Project news

How is COVID-19 affecting researchers? Part 1.

By Bex Carter, 14th September 2020

How is COVID-19 affecting manta and devil ray projects around the world? Part 1.


The World has changed dramatically over the last few months as we have found ourselves unexpectedly in the middle of a global pandemic, and a global recession seems inevitable. These changes have of course had a huge impact on how the Manta Trust is able to operate, and they now threaten the efforts of many of small but crucial mobulid research and conservation projects that make up our global network. Virtually all fieldwork has ceased globally, and tourism activities have ground to a halt at all our project locations worldwide, including our largest research project in the Maldives.

Maldivian Manta Ray Project team looking for mantas. Photo © Manta Trust.

Maldives Update from Project Leader Tam Sawers


The Maldivian Manta Ray Project (MMRP) consists of a countrywide network of marine biologists, tour operators, dive instructors, community members and roughly a dozen team members based at six different resorts across the Maldives, some of which have been supporting our project work for over a decade. The resort partnerships are our funding agents and without their invested interest we would not have project bases nor would we be in a position to financially support a team of researchers to carry out the work central to our project’s philosophy –  Research-Education-Collaboration.

**ASSIGNMENT A**
Does the COVID-19 manta ray project update support each statement? Answer yes or no for each and quote the words of the update that decide it.
(i) The Maldivian Manta Ray Project has team members based at six different resorts.
(ii) Tourism activities have continued at some of the project locations.
(iii) The resort partnerships act as the project's funding agents.
**ASSIGNMENT B**
Write out the passage of the COVID-19 manta ray project update starting with "Project news" and going on through "in the Maldives.".
**ASSIGNMENT C**
Extend the COVID-19 manta ray project update beyond its last sentence.
The data plays no part in this work.

**RECORD SET**
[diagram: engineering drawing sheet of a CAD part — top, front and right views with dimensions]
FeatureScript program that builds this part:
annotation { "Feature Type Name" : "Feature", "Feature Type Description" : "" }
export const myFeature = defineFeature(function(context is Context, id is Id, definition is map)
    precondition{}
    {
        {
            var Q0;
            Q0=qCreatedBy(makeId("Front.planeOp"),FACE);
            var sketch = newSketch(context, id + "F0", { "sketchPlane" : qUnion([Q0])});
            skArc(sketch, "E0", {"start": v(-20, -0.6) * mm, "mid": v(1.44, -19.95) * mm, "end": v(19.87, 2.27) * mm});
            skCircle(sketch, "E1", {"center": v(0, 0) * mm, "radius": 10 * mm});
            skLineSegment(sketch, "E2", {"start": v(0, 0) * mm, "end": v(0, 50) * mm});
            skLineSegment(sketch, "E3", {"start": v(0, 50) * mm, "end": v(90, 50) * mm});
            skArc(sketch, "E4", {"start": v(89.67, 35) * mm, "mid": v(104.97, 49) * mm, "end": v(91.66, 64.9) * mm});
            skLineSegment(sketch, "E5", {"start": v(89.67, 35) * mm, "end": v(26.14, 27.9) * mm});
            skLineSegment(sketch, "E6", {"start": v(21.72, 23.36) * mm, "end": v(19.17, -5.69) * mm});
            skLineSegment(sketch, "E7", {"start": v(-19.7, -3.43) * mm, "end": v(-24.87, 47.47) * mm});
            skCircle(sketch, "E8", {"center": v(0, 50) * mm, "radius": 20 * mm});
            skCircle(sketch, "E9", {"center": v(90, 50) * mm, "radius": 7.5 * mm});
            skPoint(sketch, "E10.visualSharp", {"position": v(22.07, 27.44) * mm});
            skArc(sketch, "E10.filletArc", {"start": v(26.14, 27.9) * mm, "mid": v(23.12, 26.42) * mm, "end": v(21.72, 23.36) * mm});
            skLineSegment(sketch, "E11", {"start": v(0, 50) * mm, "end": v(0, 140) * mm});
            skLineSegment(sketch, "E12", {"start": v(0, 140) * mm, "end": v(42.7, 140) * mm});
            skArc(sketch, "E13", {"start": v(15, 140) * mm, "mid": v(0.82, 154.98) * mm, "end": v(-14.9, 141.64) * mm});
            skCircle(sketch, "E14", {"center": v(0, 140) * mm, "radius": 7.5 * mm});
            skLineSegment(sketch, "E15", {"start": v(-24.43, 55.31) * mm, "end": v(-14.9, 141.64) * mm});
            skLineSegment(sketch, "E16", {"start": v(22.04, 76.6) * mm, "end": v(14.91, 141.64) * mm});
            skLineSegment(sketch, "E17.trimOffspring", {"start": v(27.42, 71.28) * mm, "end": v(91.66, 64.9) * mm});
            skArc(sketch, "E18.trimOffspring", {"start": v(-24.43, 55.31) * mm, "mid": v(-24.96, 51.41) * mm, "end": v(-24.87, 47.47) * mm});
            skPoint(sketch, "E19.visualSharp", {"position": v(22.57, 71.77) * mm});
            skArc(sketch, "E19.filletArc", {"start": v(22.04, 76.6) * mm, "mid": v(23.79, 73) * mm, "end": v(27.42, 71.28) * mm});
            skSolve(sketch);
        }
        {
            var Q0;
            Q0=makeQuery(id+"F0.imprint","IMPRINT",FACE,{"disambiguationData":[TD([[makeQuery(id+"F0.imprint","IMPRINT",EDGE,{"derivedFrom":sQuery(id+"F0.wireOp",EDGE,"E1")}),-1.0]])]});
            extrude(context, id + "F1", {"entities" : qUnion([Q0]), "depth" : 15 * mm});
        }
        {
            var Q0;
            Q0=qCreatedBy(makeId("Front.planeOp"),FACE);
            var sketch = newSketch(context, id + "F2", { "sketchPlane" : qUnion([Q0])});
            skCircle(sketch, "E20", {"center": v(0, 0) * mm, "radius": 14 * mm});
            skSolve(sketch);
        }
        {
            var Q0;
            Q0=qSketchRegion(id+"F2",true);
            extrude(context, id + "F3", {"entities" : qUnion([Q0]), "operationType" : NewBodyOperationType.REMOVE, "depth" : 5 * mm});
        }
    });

**YOUR RESPONSE A**
(i) Yes: "roughly a dozen team members based at six different resorts across the Maldives"
(ii) No: "tourism activities have ground to a halt at all our project locations worldwide"
(iii) Yes: "The resort partnerships are our funding agents"

**YOUR RESPONSE B**
Project news

How is COVID-19 affecting researchers? Part 1.

By Bex Carter, 14th September 2020

How is COVID-19 affecting manta and devil ray projects around the world? Part 1.


The World has changed dramatically over the last few months as we have found ourselves unexpectedly in the middle of a global pandemic, and a global recession seems inevitable. These changes have of course had a huge impact on how the Manta Trust is able to operate, and they now threaten the efforts of many of small but crucial mobulid research and conservation projects that make up our global network. Virtually all fieldwork has ceased globally, and tourism activities have ground to a halt at all our project locations worldwide, including our largest research project in the Maldives.

**YOUR RESPONSE C**
Reef Manta Ray at Angafaru Falhu Baa Atoll in the Maldives. Photo by Guy Stevens| © Manta Trust

COVID-19 poses financial challenges to those prosperous resorts, many of which have had to pause our longstanding partnerships to deal with the current constraints, resulting in our team of researchers returning home on unpaid leave. Where possible we have used the project’s emergency funds to help support our MMRP family during these challenging times but there is a limited reserve and this is quickly running dry. Our researchers are now no longer able to conduct their routine monitoring, collecting data on the nations manta population and the factors that influence or threaten their survival. For the first time in over a decade, our research efforts have come to a complete halt. It is vital that our research efforts continue to further our understanding; this gap we now see in our dataset will ultimately slow efforts to effectively protect the manta rays.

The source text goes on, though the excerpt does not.